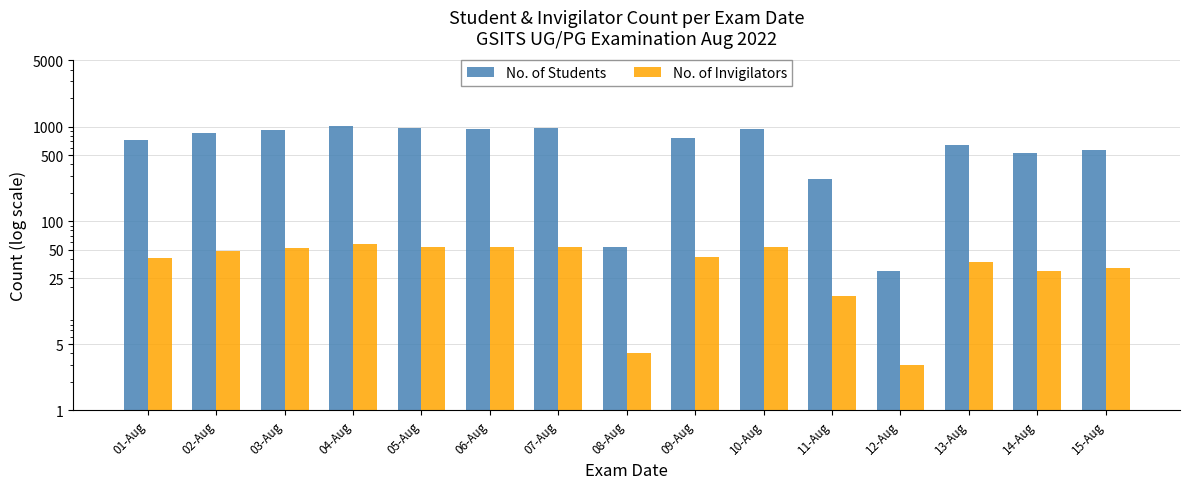

List the series in order of their overall mean, lowest first.

No. of Invigilators, No. of Students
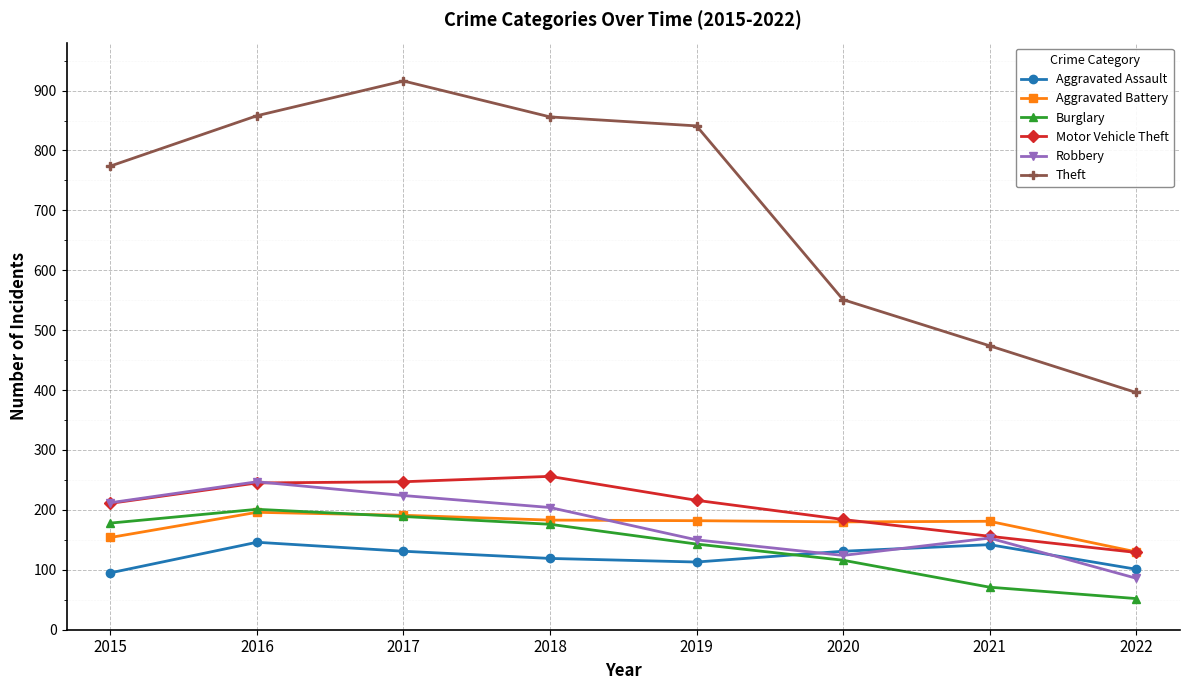

Which series has the largest total across all categories?

Theft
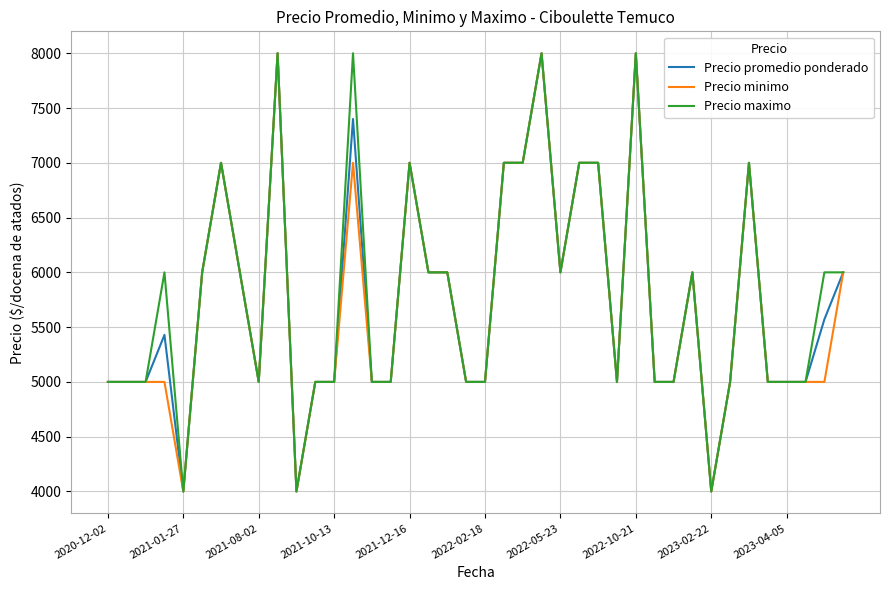

Count the Precio minimo values in the range 5000 to 7000.

34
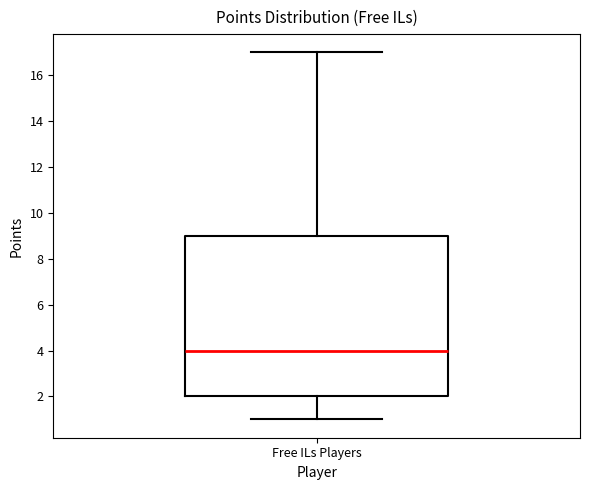

Where does the lower whisker of the box for Free ILs Players end on the y-axis? The values are not printed on the chart, so give them approximately, as read against the axis.

1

——————

TASK TO COMPLETE = Starting at the line that contains "Count the Precio" and ending at the last line of the material, copy out those lines word for word, leaving out the pictures.

RESPONSE TO THIS EXERCISE =
Count the Precio minimo values in the range 5000 to 7000.

34

Where does the lower whisker of the box for Free ILs Players end on the y-axis? The values are not printed on the chart, so give them approximately, as read against the axis.

1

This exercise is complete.